Collected data

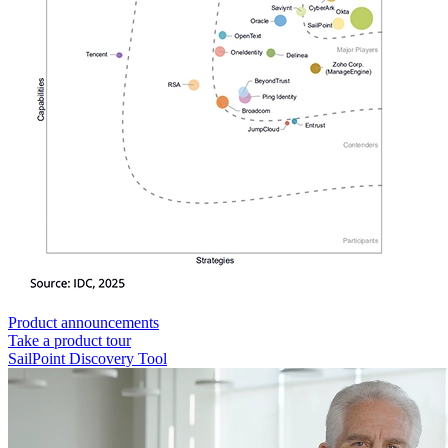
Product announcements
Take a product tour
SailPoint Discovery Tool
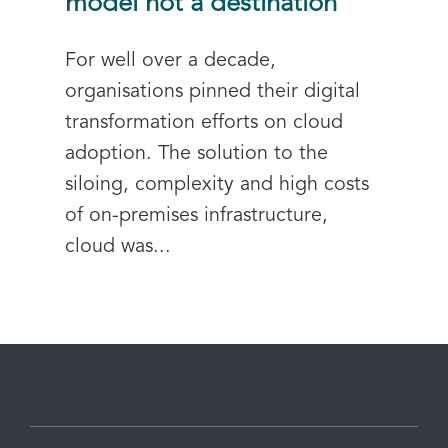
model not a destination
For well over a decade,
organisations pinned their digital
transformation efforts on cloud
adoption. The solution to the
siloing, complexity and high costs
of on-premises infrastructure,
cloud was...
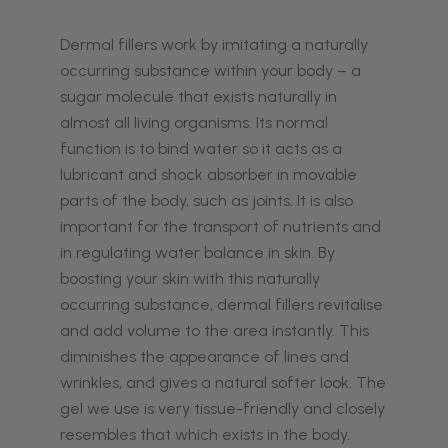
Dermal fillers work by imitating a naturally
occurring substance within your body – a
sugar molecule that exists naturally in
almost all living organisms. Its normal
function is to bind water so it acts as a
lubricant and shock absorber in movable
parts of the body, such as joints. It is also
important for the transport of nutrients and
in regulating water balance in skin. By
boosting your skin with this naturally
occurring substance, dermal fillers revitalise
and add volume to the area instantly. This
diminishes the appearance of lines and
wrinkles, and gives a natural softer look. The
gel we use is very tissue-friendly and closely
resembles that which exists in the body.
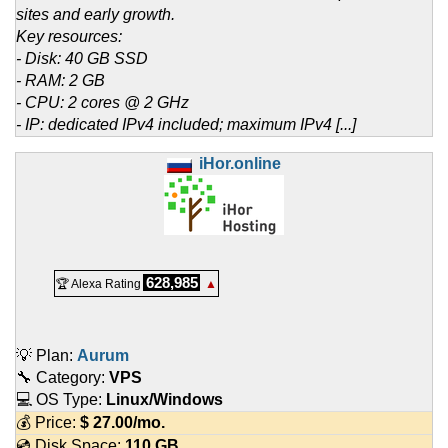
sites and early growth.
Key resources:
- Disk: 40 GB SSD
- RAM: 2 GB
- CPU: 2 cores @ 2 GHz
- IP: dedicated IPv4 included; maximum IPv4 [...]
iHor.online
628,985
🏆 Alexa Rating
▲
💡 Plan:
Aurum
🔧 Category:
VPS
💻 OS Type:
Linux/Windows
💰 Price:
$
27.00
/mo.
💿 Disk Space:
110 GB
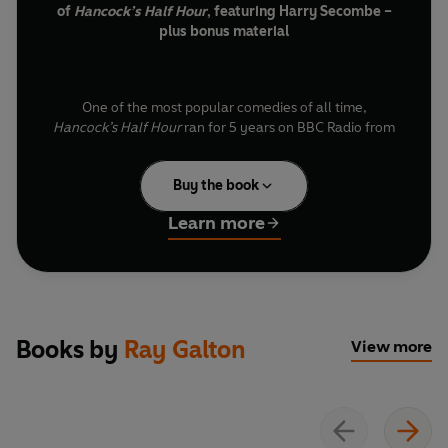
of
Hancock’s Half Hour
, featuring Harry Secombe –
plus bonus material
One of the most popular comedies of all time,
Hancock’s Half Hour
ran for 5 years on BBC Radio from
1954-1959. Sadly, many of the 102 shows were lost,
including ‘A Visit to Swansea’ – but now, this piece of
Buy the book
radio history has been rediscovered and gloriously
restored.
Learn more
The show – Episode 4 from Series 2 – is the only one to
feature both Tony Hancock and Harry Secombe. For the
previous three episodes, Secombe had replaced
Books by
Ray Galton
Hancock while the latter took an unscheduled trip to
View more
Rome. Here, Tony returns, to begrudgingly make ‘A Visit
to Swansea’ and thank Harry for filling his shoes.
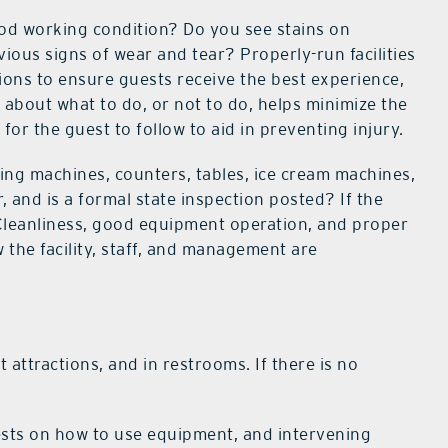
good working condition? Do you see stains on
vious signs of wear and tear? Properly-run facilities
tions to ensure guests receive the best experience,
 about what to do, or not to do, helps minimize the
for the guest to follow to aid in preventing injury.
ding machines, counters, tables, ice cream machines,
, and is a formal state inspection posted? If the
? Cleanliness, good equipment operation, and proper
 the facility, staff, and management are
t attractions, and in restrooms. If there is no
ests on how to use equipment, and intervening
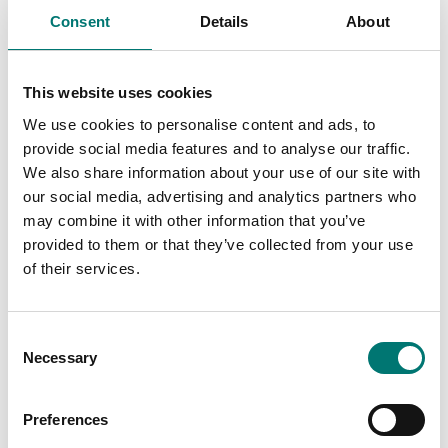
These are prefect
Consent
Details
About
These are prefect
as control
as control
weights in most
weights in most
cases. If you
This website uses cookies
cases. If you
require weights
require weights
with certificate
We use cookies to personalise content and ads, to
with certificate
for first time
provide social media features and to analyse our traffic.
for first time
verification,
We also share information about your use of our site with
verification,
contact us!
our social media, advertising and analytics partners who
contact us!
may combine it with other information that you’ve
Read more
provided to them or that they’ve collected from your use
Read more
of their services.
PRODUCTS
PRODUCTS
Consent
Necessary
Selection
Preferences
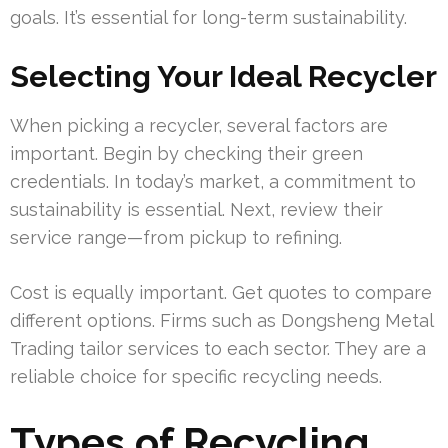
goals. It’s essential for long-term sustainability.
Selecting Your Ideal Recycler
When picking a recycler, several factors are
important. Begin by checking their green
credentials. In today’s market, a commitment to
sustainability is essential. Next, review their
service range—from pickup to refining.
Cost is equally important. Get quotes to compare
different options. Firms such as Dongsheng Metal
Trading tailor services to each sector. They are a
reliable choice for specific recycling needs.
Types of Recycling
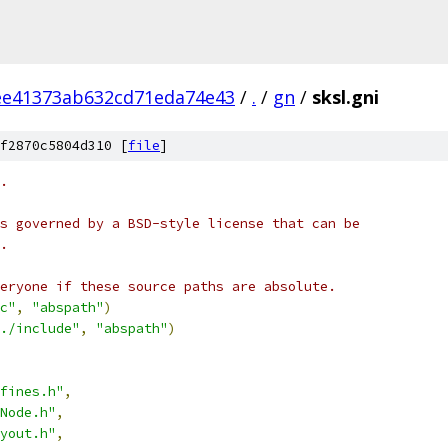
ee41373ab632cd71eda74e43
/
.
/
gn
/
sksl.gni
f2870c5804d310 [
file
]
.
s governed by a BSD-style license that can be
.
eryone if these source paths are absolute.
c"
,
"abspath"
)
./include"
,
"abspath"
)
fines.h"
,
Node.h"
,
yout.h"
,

Exercise aim: All records are to be reproduced exactly; the pictures are to be omitted.

Written response:
Product announcements
Take a product tour
SailPoint Discovery Tool
model not a destination
For well over a decade,
organisations pinned their digital
transformation efforts on cloud
adoption. The solution to the
siloing, complexity and high costs
of on-premises infrastructure,
cloud was...
Dermal fillers work by imitating a naturally
occurring substance within your body – a
sugar molecule that exists naturally in
almost all living organisms. Its normal
function is to bind water so it acts as a
lubricant and shock absorber in movable
parts of the body, such as joints. It is also
important for the transport of nutrients and
in regulating water balance in skin. By
boosting your skin with this naturally
occurring substance, dermal fillers revitalise
and add volume to the area instantly. This
diminishes the appearance of lines and
wrinkles, and gives a natural softer look. The
gel we use is very tissue-friendly and closely
resembles that which exists in the body.
sites and early growth.
Key resources:
- Disk: 40 GB SSD
- RAM: 2 GB
- CPU: 2 cores @ 2 GHz
- IP: dedicated IPv4 included; maximum IPv4 [...]
iHor.online
628,985
🏆 Alexa Rating
▲
💡 Plan:
Aurum
🔧 Category:
VPS
💻 OS Type:
Linux/Windows
💰 Price:
$
27.00
/mo.
💿 Disk Space:
110 GB
of
Hancock’s Half Hour
, featuring Harry Secombe –
plus bonus material
One of the most popular comedies of all time,
Hancock’s Half Hour
ran for 5 years on BBC Radio from
1954-1959. Sadly, many of the 102 shows were lost,
including ‘A Visit to Swansea’ – but now, this piece of
Buy the book
radio history has been rediscovered and gloriously
restored.
Learn more
The show – Episode 4 from Series 2 – is the only one to
feature both Tony Hancock and Harry Secombe. For the
previous three episodes, Secombe had replaced
Books by
Ray Galton
Hancock while the latter took an unscheduled trip to
View more
Rome. Here, Tony returns, to begrudgingly make ‘A Visit
to Swansea’ and thank Harry for filling his shoes.
good working condition? Do you see stains on
vious signs of wear and tear? Properly-run facilities
tions to ensure guests receive the best experience,
 about what to do, or not to do, helps minimize the
for the guest to follow to aid in preventing injury.
ding machines, counters, tables, ice cream machines,
, and is a formal state inspection posted? If the
? Cleanliness, good equipment operation, and proper
 the facility, staff, and management are
t attractions, and in restrooms. If there is no
ests on how to use equipment, and intervening
These are prefect
Consent
Details
About
These are prefect
as control
as control
weights in most
weights in most
cases. If you
This website uses cookies
cases. If you
require weights
require weights
with certificate
We use cookies to personalise content and ads, to
with certificate
for first time
provide social media features and to analyse our traffic.
for first time
verification,
We also share information about your use of our site with
verification,
contact us!
our social media, advertising and analytics partners who
contact us!
may combine it with other information that you’ve
Read more
provided to them or that they’ve collected from your use
Read more
of their services.
PRODUCTS
PRODUCTS
Consent
Necessary
Selection
Preferences
goals. It’s essential for long-term sustainability.
Selecting Your Ideal Recycler
When picking a recycler, several factors are
important. Begin by checking their green
credentials. In today’s market, a commitment to
sustainability is essential. Next, review their
service range—from pickup to refining.
Cost is equally important. Get quotes to compare
different options. Firms such as Dongsheng Metal
Trading tailor services to each sector. They are a
reliable choice for specific recycling needs.
Types of Recycling
ee41373ab632cd71eda74e43
/
.
/
gn
/
sksl.gni
f2870c5804d310 [
file
]
.
s governed by a BSD-style license that can be
.
eryone if these source paths are absolute.
c"
,
"abspath"
)
./include"
,
"abspath"
)
fines.h"
,
Node.h"
,
yout.h"
,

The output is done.